### EXCERPTED TEXT
+ + + +
Blob Blame History Raw
From: Mingwei Zhang <mizhang@google.com>
Date: Thu, 21 Apr 2022 03:14:07 +0000
Subject: KVM: SEV: add cache flush to solve SEV cache incoherency issues
Git-commit: 683412ccf61294d727ead4a73d97397396e69a6b
Patch-mainline: v5.18-rc4
References: CVE-2022-0171 bsc#1199509

Flush the CPU caches when memory is reclaimed from an SEV guest (where
reclaim also includes it being unmapped from KVM's memslots).  Due to lack
of coherency for SEV encrypted memory, failure to flush results in silent
data corruption if userspace is malicious/broken and doesn't ensure SEV
guest memory is properly pinned and unpinned.

Cache coherency is not enforced across the VM boundary in SEV (AMD APM
vol.2 Section 15.34.7). Confidential cachelines, generated by confidential
VM guests have to be explicitly flushed on the host side. If a memory page
containing dirty confidential cachelines was released by VM and reallocated
to another user, the cachelines may corrupt the new user at a later time.

KVM takes a shortcut by assuming all confidential memory remain pinned
until the end of VM lifetime. Therefore, KVM does not flush cache at
mmu_notifier invalidation events. Because of this incorrect assumption and
the lack of cache flushing, malicous userspace can crash the host kernel:
creating a malicious VM and continuously allocates/releases unpinned
confidential memory pages when the VM is running.
+ + + +
### INFORMATION PROVIDED
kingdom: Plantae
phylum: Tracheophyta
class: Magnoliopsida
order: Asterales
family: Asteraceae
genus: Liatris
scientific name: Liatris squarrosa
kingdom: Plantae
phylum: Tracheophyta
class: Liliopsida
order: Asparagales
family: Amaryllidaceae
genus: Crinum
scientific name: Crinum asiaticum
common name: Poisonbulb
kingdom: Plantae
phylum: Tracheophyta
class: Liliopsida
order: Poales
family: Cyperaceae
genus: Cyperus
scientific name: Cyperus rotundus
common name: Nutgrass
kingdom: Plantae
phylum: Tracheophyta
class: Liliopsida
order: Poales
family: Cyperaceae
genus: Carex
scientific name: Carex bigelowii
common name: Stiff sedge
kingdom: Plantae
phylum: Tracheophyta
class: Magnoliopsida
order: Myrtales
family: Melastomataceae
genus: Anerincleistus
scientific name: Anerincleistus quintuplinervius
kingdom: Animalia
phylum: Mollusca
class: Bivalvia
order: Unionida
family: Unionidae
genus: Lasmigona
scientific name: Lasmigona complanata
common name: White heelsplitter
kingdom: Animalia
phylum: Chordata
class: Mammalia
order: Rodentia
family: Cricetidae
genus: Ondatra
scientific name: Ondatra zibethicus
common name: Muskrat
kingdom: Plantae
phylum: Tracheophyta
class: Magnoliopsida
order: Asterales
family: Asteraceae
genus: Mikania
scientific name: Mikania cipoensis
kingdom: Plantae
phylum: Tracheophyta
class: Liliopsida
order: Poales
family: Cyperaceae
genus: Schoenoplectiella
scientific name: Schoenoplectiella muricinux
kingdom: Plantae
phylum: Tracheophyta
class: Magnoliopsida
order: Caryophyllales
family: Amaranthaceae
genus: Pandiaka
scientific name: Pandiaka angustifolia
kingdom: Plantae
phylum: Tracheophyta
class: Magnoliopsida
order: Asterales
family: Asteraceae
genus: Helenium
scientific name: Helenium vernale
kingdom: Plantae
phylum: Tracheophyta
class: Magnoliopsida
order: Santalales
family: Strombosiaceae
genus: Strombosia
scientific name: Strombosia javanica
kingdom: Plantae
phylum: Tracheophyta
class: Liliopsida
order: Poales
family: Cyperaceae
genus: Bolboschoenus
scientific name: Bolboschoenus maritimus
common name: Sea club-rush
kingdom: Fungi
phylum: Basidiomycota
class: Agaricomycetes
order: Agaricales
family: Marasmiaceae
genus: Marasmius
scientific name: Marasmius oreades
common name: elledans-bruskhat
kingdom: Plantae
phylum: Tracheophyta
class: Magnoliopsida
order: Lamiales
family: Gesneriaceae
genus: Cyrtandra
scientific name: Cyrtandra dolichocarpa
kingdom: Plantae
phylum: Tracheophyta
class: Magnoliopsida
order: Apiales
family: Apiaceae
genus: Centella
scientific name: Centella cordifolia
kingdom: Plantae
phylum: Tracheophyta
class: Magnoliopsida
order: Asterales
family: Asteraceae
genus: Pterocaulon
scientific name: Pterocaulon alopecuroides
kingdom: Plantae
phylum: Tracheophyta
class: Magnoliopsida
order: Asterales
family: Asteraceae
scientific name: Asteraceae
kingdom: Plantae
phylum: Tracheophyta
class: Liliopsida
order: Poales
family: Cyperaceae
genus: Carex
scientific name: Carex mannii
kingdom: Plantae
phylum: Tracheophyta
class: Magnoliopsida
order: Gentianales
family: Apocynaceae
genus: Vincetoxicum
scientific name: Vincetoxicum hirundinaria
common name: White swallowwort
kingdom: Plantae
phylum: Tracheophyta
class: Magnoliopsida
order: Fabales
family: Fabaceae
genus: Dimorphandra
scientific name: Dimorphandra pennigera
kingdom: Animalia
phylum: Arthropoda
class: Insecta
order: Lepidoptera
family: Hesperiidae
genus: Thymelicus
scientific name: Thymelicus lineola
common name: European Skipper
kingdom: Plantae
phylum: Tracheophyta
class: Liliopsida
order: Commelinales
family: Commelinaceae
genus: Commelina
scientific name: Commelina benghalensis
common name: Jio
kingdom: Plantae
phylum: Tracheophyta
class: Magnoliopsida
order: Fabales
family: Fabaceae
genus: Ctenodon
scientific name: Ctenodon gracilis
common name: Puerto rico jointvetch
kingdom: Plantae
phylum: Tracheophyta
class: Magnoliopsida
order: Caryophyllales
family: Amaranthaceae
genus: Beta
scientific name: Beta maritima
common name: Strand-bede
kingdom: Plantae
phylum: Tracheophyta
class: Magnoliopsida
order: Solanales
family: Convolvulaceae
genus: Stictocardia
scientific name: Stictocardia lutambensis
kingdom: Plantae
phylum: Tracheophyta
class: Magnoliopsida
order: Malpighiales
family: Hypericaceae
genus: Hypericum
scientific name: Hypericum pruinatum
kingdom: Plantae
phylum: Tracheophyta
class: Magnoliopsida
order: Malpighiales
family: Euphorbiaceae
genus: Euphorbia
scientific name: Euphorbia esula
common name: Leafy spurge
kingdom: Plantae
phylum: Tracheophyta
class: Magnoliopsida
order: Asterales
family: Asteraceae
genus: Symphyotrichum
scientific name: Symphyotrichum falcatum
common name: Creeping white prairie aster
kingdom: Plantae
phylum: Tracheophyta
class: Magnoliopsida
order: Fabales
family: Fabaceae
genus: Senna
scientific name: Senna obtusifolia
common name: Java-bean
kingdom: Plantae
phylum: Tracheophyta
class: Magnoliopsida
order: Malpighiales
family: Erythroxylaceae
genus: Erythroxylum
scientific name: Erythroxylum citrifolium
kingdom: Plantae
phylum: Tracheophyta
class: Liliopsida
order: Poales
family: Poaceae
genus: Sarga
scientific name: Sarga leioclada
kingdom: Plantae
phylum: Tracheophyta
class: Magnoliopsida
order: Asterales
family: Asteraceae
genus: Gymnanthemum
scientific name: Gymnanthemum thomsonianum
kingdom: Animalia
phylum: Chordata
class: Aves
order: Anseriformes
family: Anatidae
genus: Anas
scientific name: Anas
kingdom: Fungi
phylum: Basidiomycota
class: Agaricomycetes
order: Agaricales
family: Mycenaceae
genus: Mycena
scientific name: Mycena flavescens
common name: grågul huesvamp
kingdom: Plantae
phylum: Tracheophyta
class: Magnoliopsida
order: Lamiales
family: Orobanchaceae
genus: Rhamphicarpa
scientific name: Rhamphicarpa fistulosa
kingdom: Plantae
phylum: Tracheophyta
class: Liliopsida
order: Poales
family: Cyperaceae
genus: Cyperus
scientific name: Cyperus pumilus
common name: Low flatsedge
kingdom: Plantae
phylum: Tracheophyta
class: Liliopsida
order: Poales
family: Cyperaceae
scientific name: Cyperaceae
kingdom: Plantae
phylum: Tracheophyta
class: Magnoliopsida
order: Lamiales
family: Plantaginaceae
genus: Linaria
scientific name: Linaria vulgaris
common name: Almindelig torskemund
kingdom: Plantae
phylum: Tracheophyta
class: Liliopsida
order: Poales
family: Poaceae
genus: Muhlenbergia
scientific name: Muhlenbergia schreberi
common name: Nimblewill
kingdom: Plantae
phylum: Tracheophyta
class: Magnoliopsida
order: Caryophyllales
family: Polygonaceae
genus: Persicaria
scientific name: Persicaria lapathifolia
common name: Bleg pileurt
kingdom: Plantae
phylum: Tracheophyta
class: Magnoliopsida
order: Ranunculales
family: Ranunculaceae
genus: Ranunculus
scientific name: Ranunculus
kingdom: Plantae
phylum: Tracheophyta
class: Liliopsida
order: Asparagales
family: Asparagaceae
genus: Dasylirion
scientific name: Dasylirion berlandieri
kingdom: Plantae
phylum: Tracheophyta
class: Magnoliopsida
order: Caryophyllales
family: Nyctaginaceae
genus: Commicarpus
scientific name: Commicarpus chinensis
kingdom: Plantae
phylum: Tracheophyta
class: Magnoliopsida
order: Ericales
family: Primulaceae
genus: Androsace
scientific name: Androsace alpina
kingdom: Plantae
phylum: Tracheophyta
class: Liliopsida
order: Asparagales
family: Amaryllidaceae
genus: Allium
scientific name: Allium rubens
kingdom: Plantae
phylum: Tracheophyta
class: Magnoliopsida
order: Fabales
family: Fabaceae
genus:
+ + + +
Return the SEV cache flush patch text above word for word, in full.

Blob Blame History Raw
From: Mingwei Zhang <mizhang@google.com>
Date: Thu, 21 Apr 2022 03:14:07 +0000
Subject: KVM: SEV: add cache flush to solve SEV cache incoherency issues
Git-commit: 683412ccf61294d727ead4a73d97397396e69a6b
Patch-mainline: v5.18-rc4
References: CVE-2022-0171 bsc#1199509

Flush the CPU caches when memory is reclaimed from an SEV guest (where
reclaim also includes it being unmapped from KVM's memslots).  Due to lack
of coherency for SEV encrypted memory, failure to flush results in silent
data corruption if userspace is malicious/broken and doesn't ensure SEV
guest memory is properly pinned and unpinned.

Cache coherency is not enforced across the VM boundary in SEV (AMD APM
vol.2 Section 15.34.7). Confidential cachelines, generated by confidential
VM guests have to be explicitly flushed on the host side. If a memory page
containing dirty confidential cachelines was released by VM and reallocated
to another user, the cachelines may corrupt the new user at a later time.

KVM takes a shortcut by assuming all confidential memory remain pinned
until the end of VM lifetime. Therefore, KVM does not flush cache at
mmu_notifier invalidation events. Because of this incorrect assumption and
the lack of cache flushing, malicous userspace can crash the host kernel:
creating a malicious VM and continuously allocates/releases unpinned
confidential memory pages when the VM is running.